One response to my complaint here seems pretty obvious: he’s not talking so much about accurately representing everything scholars in these fields say internally, but about the public impact of their work. Anytime researchers make a discovery about the connection between our genes or evolutionary history and some particular behavior, character trait or illness, the public impact is for people to think, “Great, just one less thing we have control over.” This is, I agree, a big, big problem.

But wait a minute, let’s get back to the main argument about liberalism. The problem with the common view of a fractured liberalism is a problem of popular perception, right? The public impact of Adam Smith has been to justify the rise of unfettered corporate capitalism at the expense of equality and autonomy for a great number of people. But in the case of Adam Smith, we’re being asked to go back to the source and figure out what Smith really meant. So Adam Smith deserves an exegetical re-reading in spite of the current popular impact of his ideas. On the other hand, evolutionary psychology and behavioral economics deserve to be evaluated solely on the public caricatures of their work? How do we decide who is deserving of which approach? We either respect scholars in other fields and take their words seriously, or we don’t. We can’t pick and choose depending on what fits our argument.

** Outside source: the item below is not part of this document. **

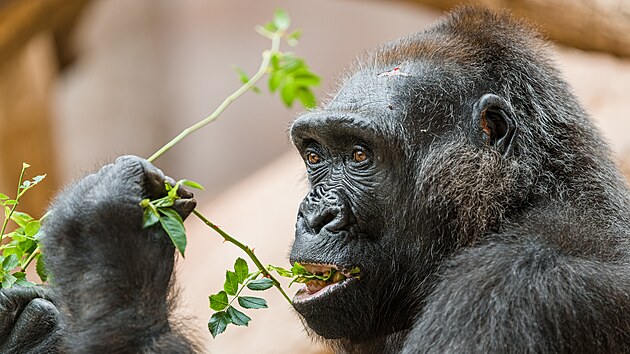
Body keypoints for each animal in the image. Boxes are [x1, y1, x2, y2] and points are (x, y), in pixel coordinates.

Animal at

And briefly, about the gap between the nuances of research on genetics and evolution and the crude popular presentation of these topics seen in the media, I admit there’s not an easy solution. But before we resort to pretending the nuances don’t exist at all and rejecting entire subfields for their potential political abuses alone, I’d like to at least try pushing for better science journalism and improved scientific literacy in the general population first.